Verzoekers stelden dat het besluit ten onrechte binnen de beroepstermijn in werking was getreden en dat er geen milieueffectrapportage (Mer) was opgesteld, wat volgens hen noodzakelijk was. Ze verwezen naar een eerdere uitspraak van de Afdeling waarin een tijdelijke vergunning voor het meevergassen van secundaire brandstoffen was vernietigd vanwege het ontbreken van een Mer. Daarnaast betwistten zij dat de emissiegrenswaarden voor de kolencentrale niet zouden worden overschreden door de gedoogde activiteiten.

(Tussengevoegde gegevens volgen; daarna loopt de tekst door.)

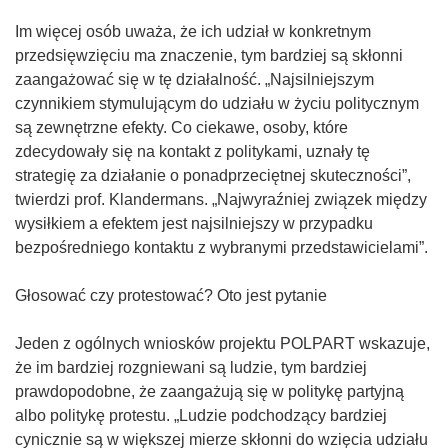
Im więcej osób uważa, że ich udział w konkretnym
przedsięwzięciu ma znaczenie, tym bardziej są skłonni
zaangażować się w tę działalność. „Najsilniejszym
czynnikiem stymulującym do udziału w życiu politycznym
są zewnętrzne efekty. Co ciekawe, osoby, które
zdecydowały się na kontakt z politykami, uznały tę
strategię za działanie o ponadprzeciętnej skuteczności”,
twierdzi prof. Klandermans. „Najwyraźniej związek między
wysiłkiem a efektem jest najsilniejszy w przypadku
bezpośredniego kontaktu z wybranymi przedstawicielami”.
Głosować czy protestować? Oto jest pytanie
Jeden z ogólnych wniosków projektu POLPART wskazuje,
że im bardziej rozgniewani są ludzie, tym bardziej
prawdopodobne, że zaangażują się w politykę partyjną
albo politykę protestu. „Ludzie podchodzący bardziej
cynicznie są w większej mierze skłonni do wzięcia udziału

De Voorzitter heeft het verzoek ter zitting behandeld op 29 juli 2003, waarbij de verzoekers en de vertegenwoordigers van de verweerder aanwezig waren. Na beoordeling van de ingediende stukken en de argumenten van beide partijen, concludeerde de Voorzitter dat de gedoogde activiteiten binnen afzienbare termijn gelegaliseerd konden worden. Er waren geen aanknopingspunten om te twijfelen aan de juistheid van de mededelingen van de verweerder over de emissie en de vergunningen.
Uiteindelijk heeft de Voorzitter het verzoek om schorsing van het gedoogbesluit afgewezen, en er was geen aanleiding voor een proceskostenveroordeling. De uitspraak werd openbaar uitgesproken op 4 augustus 2003.